# EXERCISE GOAL:
Select all lines in the records that include "Rendered".

--- START ---

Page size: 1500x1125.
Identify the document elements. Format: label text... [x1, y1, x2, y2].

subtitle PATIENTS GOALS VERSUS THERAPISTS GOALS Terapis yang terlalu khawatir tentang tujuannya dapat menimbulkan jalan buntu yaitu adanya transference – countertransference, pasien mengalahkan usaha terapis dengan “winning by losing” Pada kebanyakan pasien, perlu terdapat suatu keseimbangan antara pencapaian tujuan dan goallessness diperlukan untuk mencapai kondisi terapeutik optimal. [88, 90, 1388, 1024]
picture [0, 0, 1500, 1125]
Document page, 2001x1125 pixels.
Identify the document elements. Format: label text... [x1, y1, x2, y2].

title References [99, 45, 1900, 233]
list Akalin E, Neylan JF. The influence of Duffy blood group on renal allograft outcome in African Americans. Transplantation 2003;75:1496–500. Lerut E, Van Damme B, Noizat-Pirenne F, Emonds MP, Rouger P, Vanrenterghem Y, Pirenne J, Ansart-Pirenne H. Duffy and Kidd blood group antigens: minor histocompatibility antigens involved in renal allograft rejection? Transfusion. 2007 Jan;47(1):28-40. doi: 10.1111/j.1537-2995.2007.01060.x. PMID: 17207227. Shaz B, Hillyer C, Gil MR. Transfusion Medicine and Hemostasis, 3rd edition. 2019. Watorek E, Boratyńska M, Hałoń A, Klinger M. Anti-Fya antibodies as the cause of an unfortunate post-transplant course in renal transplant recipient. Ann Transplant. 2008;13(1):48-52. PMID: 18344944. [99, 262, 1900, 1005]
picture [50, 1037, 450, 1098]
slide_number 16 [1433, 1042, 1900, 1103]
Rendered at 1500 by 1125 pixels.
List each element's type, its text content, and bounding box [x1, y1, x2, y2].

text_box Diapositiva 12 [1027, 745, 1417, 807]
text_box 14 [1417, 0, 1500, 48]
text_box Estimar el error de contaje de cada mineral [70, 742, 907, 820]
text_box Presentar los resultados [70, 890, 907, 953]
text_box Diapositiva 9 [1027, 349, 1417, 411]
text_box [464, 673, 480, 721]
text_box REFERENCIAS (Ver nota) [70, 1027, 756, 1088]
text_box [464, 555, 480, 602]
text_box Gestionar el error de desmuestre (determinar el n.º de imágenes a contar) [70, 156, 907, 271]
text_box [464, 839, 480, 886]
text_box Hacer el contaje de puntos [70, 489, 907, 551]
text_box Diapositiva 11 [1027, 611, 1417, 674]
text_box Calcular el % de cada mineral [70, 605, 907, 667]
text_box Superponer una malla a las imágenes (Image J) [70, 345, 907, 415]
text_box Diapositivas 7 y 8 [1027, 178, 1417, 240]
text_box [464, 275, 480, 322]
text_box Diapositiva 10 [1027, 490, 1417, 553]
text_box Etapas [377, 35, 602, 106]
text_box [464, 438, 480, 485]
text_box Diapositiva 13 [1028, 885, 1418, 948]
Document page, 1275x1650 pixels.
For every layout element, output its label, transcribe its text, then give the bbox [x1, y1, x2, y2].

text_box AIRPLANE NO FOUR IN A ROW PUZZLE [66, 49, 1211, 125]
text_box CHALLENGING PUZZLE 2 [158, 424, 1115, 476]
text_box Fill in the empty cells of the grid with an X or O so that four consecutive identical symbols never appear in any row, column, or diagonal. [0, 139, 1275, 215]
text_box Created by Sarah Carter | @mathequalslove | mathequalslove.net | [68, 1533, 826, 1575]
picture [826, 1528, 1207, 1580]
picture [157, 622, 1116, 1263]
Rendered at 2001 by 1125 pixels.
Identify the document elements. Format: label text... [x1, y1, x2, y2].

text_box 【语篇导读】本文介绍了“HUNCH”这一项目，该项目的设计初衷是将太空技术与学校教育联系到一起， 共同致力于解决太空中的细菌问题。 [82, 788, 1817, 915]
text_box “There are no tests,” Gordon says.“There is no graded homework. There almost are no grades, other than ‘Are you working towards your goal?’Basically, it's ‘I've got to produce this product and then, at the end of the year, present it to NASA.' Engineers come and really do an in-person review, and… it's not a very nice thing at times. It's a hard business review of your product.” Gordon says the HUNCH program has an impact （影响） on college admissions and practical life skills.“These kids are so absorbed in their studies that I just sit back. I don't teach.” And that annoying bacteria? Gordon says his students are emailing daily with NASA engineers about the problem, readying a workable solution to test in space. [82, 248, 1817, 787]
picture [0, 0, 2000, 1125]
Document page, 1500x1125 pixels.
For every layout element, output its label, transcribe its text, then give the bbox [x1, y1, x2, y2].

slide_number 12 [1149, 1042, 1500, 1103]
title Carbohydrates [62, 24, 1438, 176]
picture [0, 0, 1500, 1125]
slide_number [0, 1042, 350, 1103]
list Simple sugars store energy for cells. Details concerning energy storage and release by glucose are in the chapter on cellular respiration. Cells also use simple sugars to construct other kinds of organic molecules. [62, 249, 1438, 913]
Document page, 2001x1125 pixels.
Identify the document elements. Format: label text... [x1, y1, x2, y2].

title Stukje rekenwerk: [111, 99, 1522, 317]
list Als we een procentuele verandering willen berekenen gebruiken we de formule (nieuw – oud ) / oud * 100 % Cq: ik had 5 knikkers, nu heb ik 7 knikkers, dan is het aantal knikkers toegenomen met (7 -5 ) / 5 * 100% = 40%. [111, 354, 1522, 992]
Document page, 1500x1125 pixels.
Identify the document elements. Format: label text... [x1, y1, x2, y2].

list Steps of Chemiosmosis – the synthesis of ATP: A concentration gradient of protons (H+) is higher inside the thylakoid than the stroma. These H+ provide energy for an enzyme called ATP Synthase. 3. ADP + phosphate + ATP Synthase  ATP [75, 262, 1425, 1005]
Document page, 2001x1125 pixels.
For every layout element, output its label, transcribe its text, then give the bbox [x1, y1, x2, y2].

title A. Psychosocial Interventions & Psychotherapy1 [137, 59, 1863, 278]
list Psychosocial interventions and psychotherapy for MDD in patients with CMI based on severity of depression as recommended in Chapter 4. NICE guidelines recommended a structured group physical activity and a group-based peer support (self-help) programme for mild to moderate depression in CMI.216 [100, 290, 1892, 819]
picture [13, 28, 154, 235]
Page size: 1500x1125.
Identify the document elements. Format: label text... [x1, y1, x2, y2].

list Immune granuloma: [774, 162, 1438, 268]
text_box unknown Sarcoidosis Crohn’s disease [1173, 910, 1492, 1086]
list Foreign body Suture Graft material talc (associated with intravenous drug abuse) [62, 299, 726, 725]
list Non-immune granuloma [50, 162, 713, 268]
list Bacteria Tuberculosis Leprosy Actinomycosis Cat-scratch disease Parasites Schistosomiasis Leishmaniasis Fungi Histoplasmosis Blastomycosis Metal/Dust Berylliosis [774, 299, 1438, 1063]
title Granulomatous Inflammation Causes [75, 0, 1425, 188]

--- END ---

# COMPLETED TASK:
Rendered at 1500 by 1125 pixels.
Rendered at 2001 by 1125 pixels.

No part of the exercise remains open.